CULTURA

Alla lettura oggi ci pensa #BookTok

Express
MARIA TERESA CARBONEUSA

All’interno della campagna sociale e social «Mediaset ha a cuore il futuro» sui canali berlusconiani sta andando in onda un breve video di promozione della lettura. Intitolata Leggere: una buona abitudine, la clip si basa sull’idea che in una casa dove i genitori leggono, anche i figli forse non considereranno i libri solo come supporti per tavolini traballanti. Il tono è accattivante, il «messaggio» condivisibile, e sorvoliamo sul fatto che nel video di libri se ne vedono pochini, meglio non esagerare.
Resta però una domanda: quanti genitori saranno spinti a leggere, da soli e ai loro figli, da questa clip? O in altri termini, è davvero possibile «promuovere» la lettura? È una questione che viene posta da anni, da quando ci si è accorti che – a dispetto di tassi di alfabetizzazione mai raggiunti finora – il numero delle persone che leggono (libri, non messaggi whatsapp) non fa che calare, anche in paesi di tradizione salda in questo campo, e figurarsi in Italia, dove il numero dei leggenti abituali, i cosiddetti «lettori forti», non ha mai superato il dieci per cento.
Ma oggi, a promuovere la lettura, ci pensa #BookTok! E lo diciamo, anzi lo ripetiamo, senza ironia, soprattutto ora, dopo avere letto su LitHub un intervento della scrittrice statunitense Leigh Stein, il cui titolo non lascia dubbi: BookTok is Good, Actually: On the Undersung Joys of a Vast and Multifarious Platform, cioè «Pensate quello che volete, ma BookTok è buono.
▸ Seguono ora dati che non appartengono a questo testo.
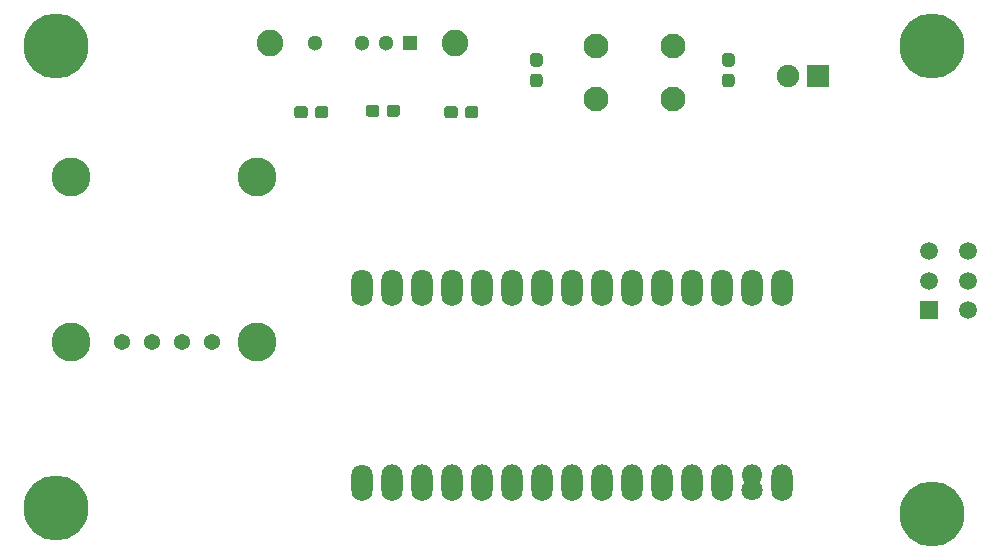
<source format=gbr>
%TF.GenerationSoftware,KiCad,Pcbnew,(5.1.6)-1*%
%TF.CreationDate,2021-03-22T21:05:39-07:00*%
%TF.ProjectId,TSA Location Tracker,54534120-4c6f-4636-9174-696f6e205472,rev?*%
%TF.SameCoordinates,Original*%
%TF.FileFunction,Soldermask,Top*%
%TF.FilePolarity,Negative*%
%FSLAX46Y46*%
G04 Gerber Fmt 4.6, Leading zero omitted, Abs format (unit mm)*
G04 Created by KiCad (PCBNEW (5.1.6)-1) date 2021-03-22 21:05:39*
%MOMM*%
%LPD*%
G01*
G04 APERTURE LIST*
%ADD10C,1.300000*%
%ADD11R,1.300000X1.300000*%
%ADD12C,2.250000*%
%ADD13O,1.800000X1.800000*%
%ADD14C,1.800000*%
%ADD15O,1.800000X3.100000*%
%ADD16R,1.900000X1.900000*%
%ADD17C,1.900000*%
%ADD18C,5.500000*%
%ADD19C,2.100000*%
%ADD20C,3.299892*%
%ADD21C,1.370000*%
%ADD22C,1.500000*%
%ADD23R,1.500000X1.500000*%
G04 APERTURE END LIST*
D10*
%TO.C,Mode_Switch1*%
X91250000Y-48728000D03*
X95250000Y-48728000D03*
X97250000Y-48728000D03*
D11*
X99250000Y-48728000D03*
D12*
X87400000Y-48728000D03*
X103099999Y-48728000D03*
%TD*%
D13*
%TO.C,Arduino1*%
X95250000Y-70104000D03*
X97790000Y-70104000D03*
X100330000Y-70104000D03*
X102870000Y-70104000D03*
X105410000Y-70104000D03*
X107950000Y-70104000D03*
X110490000Y-70104000D03*
X113030000Y-70104000D03*
X115570000Y-70104000D03*
X118110000Y-70104000D03*
X120650000Y-70104000D03*
X123190000Y-70104000D03*
X125730000Y-70104000D03*
X128270000Y-70104000D03*
D14*
X130810000Y-70104000D03*
X130810000Y-68834000D03*
D15*
X130810000Y-69469000D03*
D14*
X128270000Y-68834000D03*
X125730000Y-68834000D03*
X123190000Y-68834000D03*
X118110000Y-68834000D03*
X120650000Y-68834000D03*
X115570000Y-68834000D03*
X110490000Y-68834000D03*
X113030000Y-68834000D03*
X105410000Y-68834000D03*
X102870000Y-68834000D03*
X107950000Y-68834000D03*
X100330000Y-68834000D03*
X95250000Y-68834000D03*
X97790000Y-68834000D03*
D15*
X128270000Y-69469000D03*
X125730000Y-69469000D03*
X123190000Y-69469000D03*
X120650000Y-69469000D03*
X118110000Y-69469000D03*
X115570000Y-69469000D03*
X113030000Y-69469000D03*
X110490000Y-69469000D03*
X107950000Y-69469000D03*
X105410000Y-69469000D03*
X102870000Y-69469000D03*
X100330000Y-69469000D03*
X97790000Y-69469000D03*
X95250000Y-69469000D03*
D14*
X100330000Y-86614000D03*
X125730000Y-86614000D03*
X97790000Y-86614000D03*
D15*
X97790000Y-85979000D03*
X130810000Y-85979000D03*
X113030000Y-85979000D03*
D14*
X130810000Y-86614000D03*
X105410000Y-86614000D03*
X128270000Y-86614000D03*
D13*
X123190000Y-85344000D03*
D15*
X107950000Y-85979000D03*
D13*
X130810000Y-85344000D03*
D15*
X110490000Y-85979000D03*
D14*
X95250000Y-85344000D03*
D13*
X97790000Y-85344000D03*
X100330000Y-85344000D03*
X102870000Y-85344000D03*
X105410000Y-85344000D03*
X128270000Y-85344000D03*
X107950000Y-85344000D03*
D14*
X120650000Y-86614000D03*
D15*
X115570000Y-85979000D03*
X118110000Y-85979000D03*
D13*
X120650000Y-85344000D03*
X118110000Y-85344000D03*
D15*
X102870000Y-85979000D03*
D13*
X110490000Y-85344000D03*
D14*
X118110000Y-86614000D03*
X107950000Y-86614000D03*
D15*
X95250000Y-85979000D03*
D14*
X115570000Y-86614000D03*
X113030000Y-86614000D03*
X102870000Y-86614000D03*
D13*
X113030000Y-85344000D03*
X115570000Y-85344000D03*
D14*
X95250000Y-86614000D03*
D13*
X125730000Y-85344000D03*
D14*
X110490000Y-86614000D03*
D15*
X123190000Y-85979000D03*
X125730000Y-85979000D03*
X105410000Y-85979000D03*
X100330000Y-85979000D03*
D14*
X123190000Y-86614000D03*
D15*
X120650000Y-85979000D03*
%TD*%
D16*
%TO.C,D1*%
X133858000Y-51562000D03*
D17*
X131318000Y-51562000D03*
%TD*%
D18*
%TO.C,H1*%
X69342000Y-49022000D03*
%TD*%
%TO.C,H2*%
X143500000Y-49000000D03*
%TD*%
%TO.C,H3*%
X69342000Y-88138000D03*
%TD*%
%TO.C,H4*%
X143510000Y-88646000D03*
%TD*%
D19*
%TO.C,LED_Switch1*%
X121562000Y-49022000D03*
X121562000Y-53522000D03*
X115062000Y-49022000D03*
X115062000Y-53522000D03*
%TD*%
%TO.C,R1*%
G36*
G01*
X105082000Y-54347500D02*
X105082000Y-54872500D01*
G75*
G02*
X104819500Y-55135000I-262500J0D01*
G01*
X104194500Y-55135000D01*
G75*
G02*
X103932000Y-54872500I0J262500D01*
G01*
X103932000Y-54347500D01*
G75*
G02*
X104194500Y-54085000I262500J0D01*
G01*
X104819500Y-54085000D01*
G75*
G02*
X105082000Y-54347500I0J-262500D01*
G01*
G37*
G36*
G01*
X103332000Y-54347500D02*
X103332000Y-54872500D01*
G75*
G02*
X103069500Y-55135000I-262500J0D01*
G01*
X102444500Y-55135000D01*
G75*
G02*
X102182000Y-54872500I0J262500D01*
G01*
X102182000Y-54347500D01*
G75*
G02*
X102444500Y-54085000I262500J0D01*
G01*
X103069500Y-54085000D01*
G75*
G02*
X103332000Y-54347500I0J-262500D01*
G01*
G37*
%TD*%
%TO.C,R2*%
G36*
G01*
X98450000Y-54237500D02*
X98450000Y-54762500D01*
G75*
G02*
X98187500Y-55025000I-262500J0D01*
G01*
X97562500Y-55025000D01*
G75*
G02*
X97300000Y-54762500I0J262500D01*
G01*
X97300000Y-54237500D01*
G75*
G02*
X97562500Y-53975000I262500J0D01*
G01*
X98187500Y-53975000D01*
G75*
G02*
X98450000Y-54237500I0J-262500D01*
G01*
G37*
G36*
G01*
X96700000Y-54237500D02*
X96700000Y-54762500D01*
G75*
G02*
X96437500Y-55025000I-262500J0D01*
G01*
X95812500Y-55025000D01*
G75*
G02*
X95550000Y-54762500I0J262500D01*
G01*
X95550000Y-54237500D01*
G75*
G02*
X95812500Y-53975000I262500J0D01*
G01*
X96437500Y-53975000D01*
G75*
G02*
X96700000Y-54237500I0J-262500D01*
G01*
G37*
%TD*%
%TO.C,R3*%
G36*
G01*
X92382000Y-54347500D02*
X92382000Y-54872500D01*
G75*
G02*
X92119500Y-55135000I-262500J0D01*
G01*
X91494500Y-55135000D01*
G75*
G02*
X91232000Y-54872500I0J262500D01*
G01*
X91232000Y-54347500D01*
G75*
G02*
X91494500Y-54085000I262500J0D01*
G01*
X92119500Y-54085000D01*
G75*
G02*
X92382000Y-54347500I0J-262500D01*
G01*
G37*
G36*
G01*
X90632000Y-54347500D02*
X90632000Y-54872500D01*
G75*
G02*
X90369500Y-55135000I-262500J0D01*
G01*
X89744500Y-55135000D01*
G75*
G02*
X89482000Y-54872500I0J262500D01*
G01*
X89482000Y-54347500D01*
G75*
G02*
X89744500Y-54085000I262500J0D01*
G01*
X90369500Y-54085000D01*
G75*
G02*
X90632000Y-54347500I0J-262500D01*
G01*
G37*
%TD*%
%TO.C,R4*%
G36*
G01*
X126500500Y-50754000D02*
X125975500Y-50754000D01*
G75*
G02*
X125713000Y-50491500I0J262500D01*
G01*
X125713000Y-49866500D01*
G75*
G02*
X125975500Y-49604000I262500J0D01*
G01*
X126500500Y-49604000D01*
G75*
G02*
X126763000Y-49866500I0J-262500D01*
G01*
X126763000Y-50491500D01*
G75*
G02*
X126500500Y-50754000I-262500J0D01*
G01*
G37*
G36*
G01*
X126500500Y-52504000D02*
X125975500Y-52504000D01*
G75*
G02*
X125713000Y-52241500I0J262500D01*
G01*
X125713000Y-51616500D01*
G75*
G02*
X125975500Y-51354000I262500J0D01*
G01*
X126500500Y-51354000D01*
G75*
G02*
X126763000Y-51616500I0J-262500D01*
G01*
X126763000Y-52241500D01*
G75*
G02*
X126500500Y-52504000I-262500J0D01*
G01*
G37*
%TD*%
%TO.C,R5*%
G36*
G01*
X110244500Y-50754000D02*
X109719500Y-50754000D01*
G75*
G02*
X109457000Y-50491500I0J262500D01*
G01*
X109457000Y-49866500D01*
G75*
G02*
X109719500Y-49604000I262500J0D01*
G01*
X110244500Y-49604000D01*
G75*
G02*
X110507000Y-49866500I0J-262500D01*
G01*
X110507000Y-50491500D01*
G75*
G02*
X110244500Y-50754000I-262500J0D01*
G01*
G37*
G36*
G01*
X110244500Y-52504000D02*
X109719500Y-52504000D01*
G75*
G02*
X109457000Y-52241500I0J262500D01*
G01*
X109457000Y-51616500D01*
G75*
G02*
X109719500Y-51354000I262500J0D01*
G01*
X110244500Y-51354000D01*
G75*
G02*
X110507000Y-51616500I0J-262500D01*
G01*
X110507000Y-52241500D01*
G75*
G02*
X110244500Y-52504000I-262500J0D01*
G01*
G37*
%TD*%
D20*
%TO.C,U1*%
X86338000Y-60080000D03*
X86338000Y-74050000D03*
X70590000Y-60080000D03*
X70590000Y-74050000D03*
D21*
X74908000Y-74050000D03*
X82528000Y-74050000D03*
X79988000Y-74050000D03*
X77448000Y-74050000D03*
%TD*%
D22*
%TO.C,Power_Switch1*%
X146556000Y-66374000D03*
X146556000Y-68874000D03*
X146556000Y-71374000D03*
X143256000Y-66374000D03*
X143256000Y-68874000D03*
D23*
X143256000Y-71374000D03*
%TD*%
M02*

</source>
Ovvero, le gioie trascurate di una piattaforma vasta e multiforme». (A chi è rimasto prigioniero dentro il castello della bella addormentata negli ultimi due anni spieghiamo, attingendo da Wikipedia, versione anglofona, che «BookTok è una sottocomunità dell’app TikTok, incentrata sui libri e sulla letteratura. I creators – ahimè, si dice così anche in italiano, ndr – realizzano video in cui recensiscono, discutono e scherzano sui libri che leggono. I libri sono di vario genere, ma molti creators tendono a concentrarsi sulla narrativa per adolescenti, sul fantasy e sulle storie d’amore. Si ritiene che la comunità abbia avuto un impatto sull’industria editoriale e sulle vendite di libri. I creators di questa comunità sono noti anche come BookTokers»).
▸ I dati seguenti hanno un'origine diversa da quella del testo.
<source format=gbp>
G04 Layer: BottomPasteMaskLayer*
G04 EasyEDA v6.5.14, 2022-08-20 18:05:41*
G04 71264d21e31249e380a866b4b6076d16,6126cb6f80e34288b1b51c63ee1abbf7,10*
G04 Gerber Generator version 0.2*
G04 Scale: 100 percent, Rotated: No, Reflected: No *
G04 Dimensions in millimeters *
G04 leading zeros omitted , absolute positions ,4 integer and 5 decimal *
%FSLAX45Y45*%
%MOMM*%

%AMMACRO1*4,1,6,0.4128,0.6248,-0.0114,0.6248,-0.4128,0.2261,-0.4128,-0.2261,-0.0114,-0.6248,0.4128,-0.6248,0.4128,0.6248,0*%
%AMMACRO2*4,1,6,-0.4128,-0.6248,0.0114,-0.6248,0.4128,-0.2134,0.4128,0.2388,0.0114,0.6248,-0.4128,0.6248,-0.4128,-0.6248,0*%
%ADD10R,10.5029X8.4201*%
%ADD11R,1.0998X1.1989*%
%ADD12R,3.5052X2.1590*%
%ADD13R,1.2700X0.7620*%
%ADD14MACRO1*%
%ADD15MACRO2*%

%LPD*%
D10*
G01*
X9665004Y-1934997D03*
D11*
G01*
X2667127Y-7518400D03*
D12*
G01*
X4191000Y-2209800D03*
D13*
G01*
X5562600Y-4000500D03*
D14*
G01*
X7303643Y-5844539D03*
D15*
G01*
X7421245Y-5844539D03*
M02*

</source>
La testimonianza di Stein è tanto più interessante perché all’apparenza i suoi libri – fra l’altro una raccolta di poesia, What to Miss When (Soft Skull Press, 2021) e un romanzo satirico bene accolto dalla critica, Self Care (Penguin, 2020) – sono lontani dai generi amati dai booktokers. Ma ai detrattori della comunità, a coloro che la considerano «superficiale, fasulla, esibizionista» e si fanno un punto d’onore di non aver mai sentito nominare la bestsellerista Colleen Hoover (800mila copie vendute il giorno della pubblicazione di It starts with us, il suo ultimo romanzo, grazie naturalmente a #BookTok), la scrittrice oppone un quadro ben più variegato sulla base di un’esperienza quotidiana di diversi mesi.
Come esempio, Stein cita un suo video dedicato ai libri della poetessa e saggista Mary Ruefle (tradotta in italiano per NN), che ha ottenuto 40mila visualizzazioni, suscitando commenti entusiastici e commossi. Ma più ancora a colpire è il suo resoconto dal primo BookTok Festival, che si è tenuto il 4 febbraio a New York, presso la libreria Barnes & Noble di Union Square: biglietti esauriti in due giorni, lunghe code davanti ai tavoli degli editori, lettrici e lettori felici di ricevere copie-omaggio astutamente messe a disposizione dai succitati editori per avere molta pubblicità a poco prezzo.
Ne viene fuori un’idea di promozione della lettura per contagio, decisamente più credibile rispetto alla linda clip di Mediaset. E lo slogan è pronto: Lettori di tutto il mondo, uniamoci su BookTok!